Building confidence and trust
DC pensions have sometimes struggled with perception challenges. Many members view their pension as opaque – an account they contribute to but cannot influence or understand. Of course, private markets have had their own perception challenges, too.
But by deploying private market strategies thoughtfully, leveraging the tangible investments to which they provide access, the industry can help change these perceptions. In the process, they can reframe the pension member experience in ways that support the government’s broader drive to encourage more people to invest and save – building trust, boosting financial literacy and embedding a sense of ownership in the savings journey.
Importantly, this doesn’t mean members need to become investment experts. They simply need to see that their contributions are building something meaningful – assets with real utility and human benefit.

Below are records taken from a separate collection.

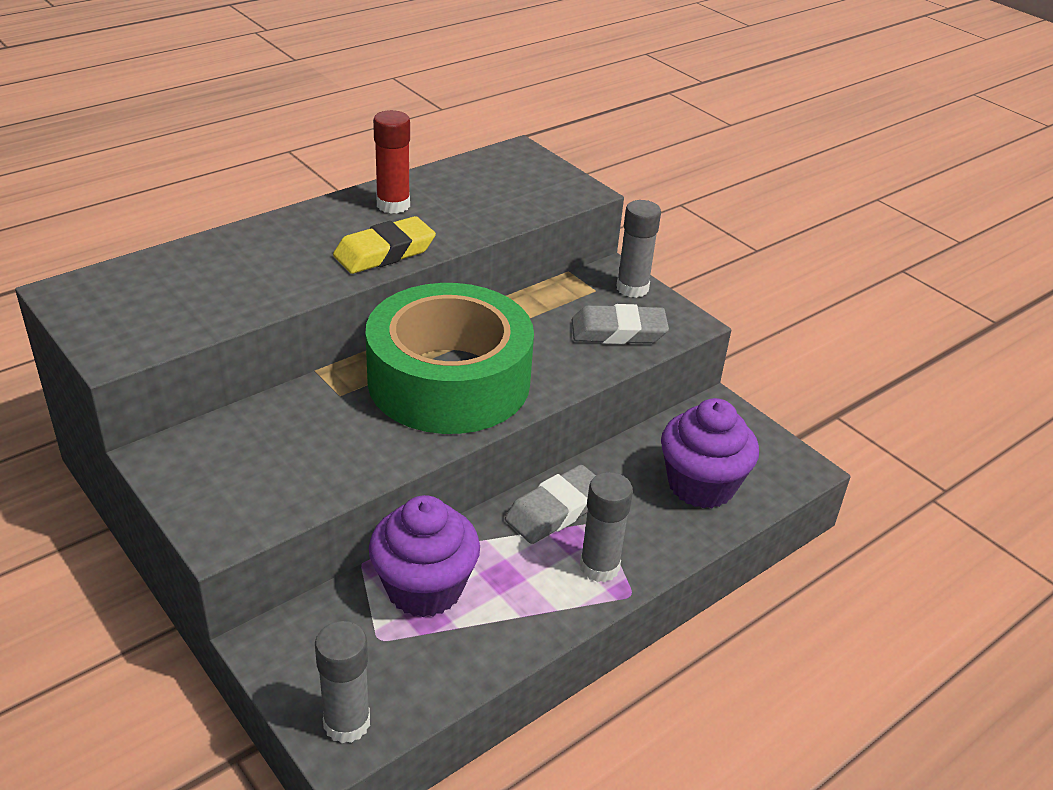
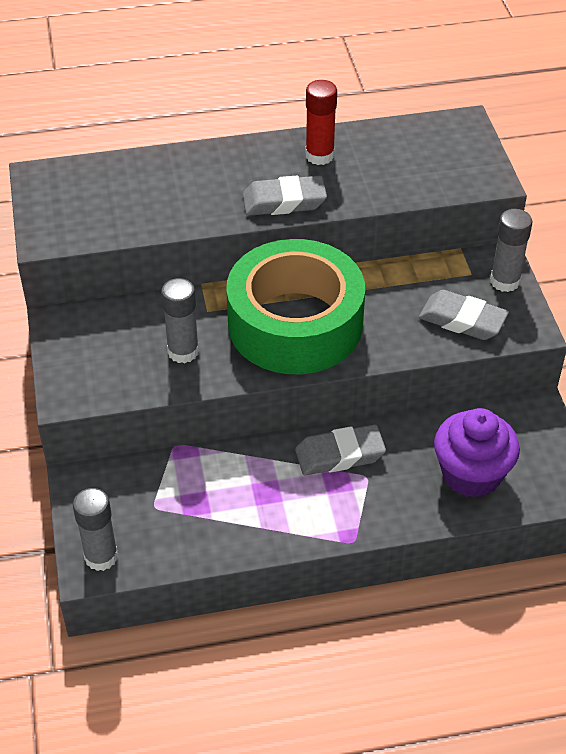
camera: 30 degrees right, 10 degrees up
yellow eraser [333,216,436,274] -> grey eraser [242,175,327,216]
purple cupcake [369,495,480,617] -> none
grey glue stick [580,472,633,582] -> grey glue stick moved to [161,278,199,363]

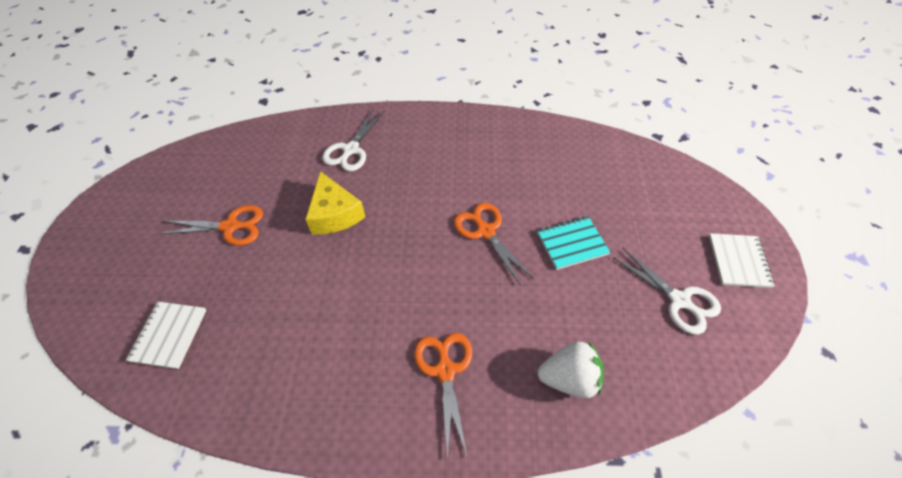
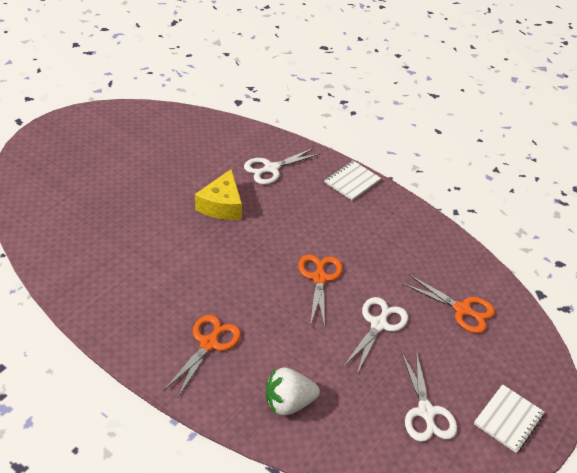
camera: 30 degrees right, 10 degrees down
white notebook [126,301,206,369] -> white notebook moved to [325,161,381,201]
orange scissors [159,205,263,246] -> orange scissors moved to [402,275,495,333]
turquoise notebook [537,216,610,270] -> white scissors [343,297,408,373]
white strawberry [538,341,604,398] -> white strawberry turned 135 degrees clockwise [266,367,320,416]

For trustees and providers, this is an opportunity to communicate more effectively, translating portfolio allocations into relatable stories that make pensions matter.
A more complete value proposition for DC
We firmly believe private markets can materially enhance outcomes for DC savers – financially, but also behaviourally and emotionally.
Private markets have the potential to deliver stronger long-term returns and smoother journeys through diversification and access to differentiated risk premia and return drivers. But they also have potential to drive deeper member engagement, which in turn can prompt more active decision making and saving, embedding a sense of ownership in the savings journey.
Incorporating private markets is therefore about access to a more holistic overall value proposition and reframe the pension member experience, from “what’s my balance?” to “what is my pension making possible?”